(What the task asks):
From the first line to the last, output the entries exactly.

(Data for the task):
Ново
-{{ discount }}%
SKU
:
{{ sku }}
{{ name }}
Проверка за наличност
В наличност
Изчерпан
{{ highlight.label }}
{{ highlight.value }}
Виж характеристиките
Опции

(Answer space):
Ново
-{{ discount }}%
SKU
:
{{ sku }}
{{ name }}
Проверка за наличност
В наличност
Изчерпан
{{ highlight.label }}
{{ highlight.value }}
Виж характеристиките
Опции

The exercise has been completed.